I remember looking up a word last January when giving my opinion of Chavez to my Spanish teacher in Guatemala. Clown: n. Payaso. Hugo the Clown can entertain; I have enjoyed some of his more puckish moments. Deriding George Bush as the devil before the stiff suits of United Nations General Assembly was classic. Even better was his assistance a few years back to poor Americans with the gift of cheap heating oil. There he stole a page from Eva Peron's guide to political theater. With thousands of her own citizens destitute, Evita showed up Washington by sending clothing and other supplies to poor children in the United States.

With the exception of Dr. Patch Adams, who gave an electrifying speech one October night at Wesleyan and then proceeded to a student lounge where he continued his happiness sermon well past midnight, clowns frighten the hell out of me. And Hugo is one dangerous clown. Chavez has Venezuela well down the road to economic collapse.
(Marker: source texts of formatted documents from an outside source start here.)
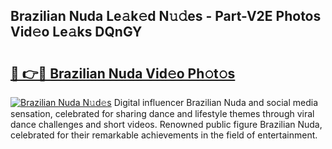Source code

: ## Brazilian Nuda Le𝚊k𝚎d N𝚞𝚍es - Part-V2E Photos Vid𝚎o Le𝚊ks DQnGY

# <h2><a href="http://fbdt9tc.evod.top/?m=Brazilian+Nuda">🔗 👉🔴 Brazilian Nuda Vid𝚎o Ph𝚘t𝚘s</a></h2>

[![Brazilian Nuda N𝚞d𝚎s](https://i.imgur.com/8V9OHl7.gif)](http://fbdt9tc.evod.top/?m=Brazilian+Nuda)
Digital influencer Brazilian Nuda and social media sensation, celebrated for sharing dance and lifestyle themes through viral dance challenges and short videos. Renowned public figure Brazilian Nuda, celebrated for their remarkable achievements in the field of entertainment. 
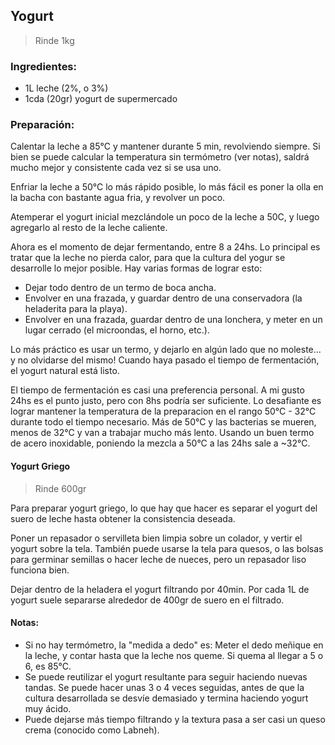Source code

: ## Yogurt

> Rinde 1kg

### Ingredientes:
  * 1L leche (2%, o 3%)
  * 1cda (20gr) yogurt de supermercado

### Preparación:

Calentar la leche a 85°C y mantener durante 5 min, revolviendo siempre. Si bien
se puede calcular la temperatura sin termómetro (ver notas), saldrá mucho
mejor y consistente cada vez si se usa uno.

Enfriar la leche a 50°C lo más rápido posible, lo más fácil es poner la olla en
la bacha con bastante agua fria, y revolver un poco.

Atemperar el yogurt inicial mezclándole un poco de la leche a 50C, y luego
agregarlo al resto de la leche caliente.

Ahora es el momento de dejar fermentando, entre 8 a 24hs. Lo principal es tratar
que la leche no pierda calor, para que la cultura del yogur se desarrolle lo mejor
posible. Hay varias formas de lograr esto:

  * Dejar todo dentro de un termo de boca ancha.
  * Envolver en una frazada, y guardar dentro de una conservadora (la heladerita
    para la playa).
  * Envolver en una frazada, guardar dentro de una lonchera, y meter en un lugar
    cerrado (el microondas, el horno, etc.).

Lo más práctico es usar un termo, y dejarlo en algún lado que no moleste... y no
olvidarse del mismo! Cuando haya pasado el tiempo de fermentación, el yogurt
natural está listo.

El tiempo de fermentación es casi una preferencia personal. A mi gusto 24hs es
el punto justo, pero con 8hs podría ser suficiente. Lo desafiante es lograr
mantener la temperatura de la preparacion en el rango 50°C - 32°C durante todo
el tiempo necesario. Más de 50°C y las bacterias se mueren, menos de 32°C y van
a trabajar mucho más lento. Usando un buen termo de acero inoxidable, poniendo
la mezcla a 50°C a las 24hs sale a ~32°C.

#### Yogurt Griego

> Rinde 600gr

Para preparar yogurt griego, lo que hay que hacer es separar el yogurt del
suero de leche hasta obtener la consistencia deseada.

Poner un repasador o servilleta bien limpia sobre un colador, y vertir el yogurt
sobre la tela. También puede usarse la tela para quesos, o las bolsas para
germinar semillas o hacer leche de nueces, pero un repasador liso funciona bien.

Dejar dentro de la heladera el yogurt filtrando por 40min. Por cada 1L de yogurt
suele separarse alrededor de 400gr de suero en el filtrado.

#### Notas:

  * Si no hay termómetro, la "medida a dedo" es: Meter el dedo meñique en la
    leche, y contar hasta que la leche nos queme. Si quema al llegar a 5 o 6,
    es 85°C.
  * Se puede reutilizar el yogurt resultante para seguir haciendo nuevas tandas.
    Se puede hacer unas 3 o 4 veces seguidas, antes de que la cultura
    desarrollada se desvíe demasiado y termina haciendo yogurt muy ácido.
  * Puede dejarse más tiempo filtrando y la textura pasa a ser casi un queso
    crema (conocido como Labneh).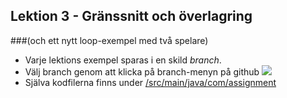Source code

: ## Lektion 3 - Gränssnitt och överlagring 
###(och ett nytt loop-exempel med två spelare)

- Varje lektions exempel sparas i en skild _branch_.
- Välj branch genom att klicka på branch-menyn på github ![](https://people.arcada.fi/~welandfr/assets/main2.png)
- Själva kodfilerna finns under [/src/main/java/com/assignment](https://github.com/fw-teaching/datastrukturer-21-exempel/tree/lektion-3-interface-overload/src/main/java/com/assignment)


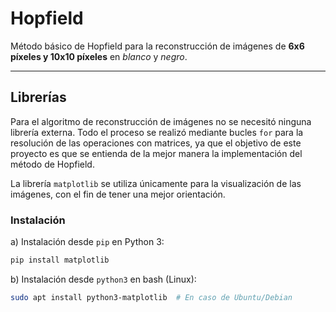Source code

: # Hopfield

Método básico de Hopfield para la reconstrucción de imágenes de **6x6 píxeles y 10x10 píxeles** en *blanco* y *negro*.

---

## Librerías

Para el algoritmo de reconstrucción de imágenes no se necesitó ninguna librería externa. Todo el proceso se realizó mediante bucles `for` para la resolución de las operaciones con matrices, ya que el objetivo de este proyecto es que se entienda de la mejor manera la implementación del método de Hopfield.

La librería `matplotlib` se utiliza únicamente para la visualización de las imágenes, con el fin de tener una mejor orientación.

### Instalación

a) Instalación desde `pip` en Python 3:

```bash
pip install matplotlib
```

b) Instalación desde `python3` en bash (Linux):

```bash
sudo apt install python3-matplotlib  # En caso de Ubuntu/Debian
```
Inflation is rampant, and Chavez willfully fritters his country's oil wealth by meddling anywhere in the Hemisphere that will lend his red beret air time. All the more tragic for a continent that in most quarters has emerged from decades of economic stagnation.

Though Chavez has initiated many projects for the poorest Venezuelans, most are myopic stopgaps. Hiring Cuban doctors to work the understaffed Venezuelan clinics might alleviate current suffering, yet by not investing resources into medical schools, hospitals, and other public infrastructure, these gains are only for the short term. Venezuela might be better off if Chavez kept away from serious policy initiatives altogether. His proposed education reform, a Bolivarian Education System, would mandate a Marxist (genuine Marxists would be insulted with the comparison) curriculum light on practical applications and heavy on Hugo worship. The initiative threatens to shut down any private school that resists a classroom centered love fest for the great leader.

Worse, Chavez poses a real threat beyond the Venezuelan border. In his most recent foray into foreign policy he has parleyed his leftist credentials to insert himself as an intermediary in the Colombia's conflict with the FARC. The headline negotiations had focused on the release of Consuelo Gonzalez, Clara Rojas and her son Emmanuel, born to a rebel father, three of the more than seven hundred hostages believed to be in FARC custody. Both Hugo and the FARC looked foolish when it turned out that they were not in possession of Emmanuel. FARC stalled, claiming security concerns, then the three year old boy turned up in an orphanage in Bogota.

After Clara and Consuelo's orchestrated release last week, Chavez revealed his hand. Yesterday he asked President Uribe and the Colombian government to stop classifying the FARC as a terrorist group and recognise it as an oppositional force with political ends.

What exactly are the FARCs political ends? Long ideologically bankrupt, the FARC has resorted to kidnapping and the cocaine trade merely to keep its soldiers afield. Not even the rank and file are fooled. When given the chance the men, women and children that comprise the stock of FARC forces often seek to desert their dead end cause.

Chavez clearly would like to use the FARC as another spearhead in his 'Bolivarian' insurgency. While he may have little credibility in many Colombian eyes, he does have a Leftist following and may yet sow tensions in a country weary of conflict. Meanwhile, six more Colombians were kidnapped Sunday while on holiday in a remote region of the Pacific coast. The guerrillas chose six out of the 19 tourists, and released the remainder. They selected their captives based on whom they felt had the most money for ransom. Ideological, in a fashion.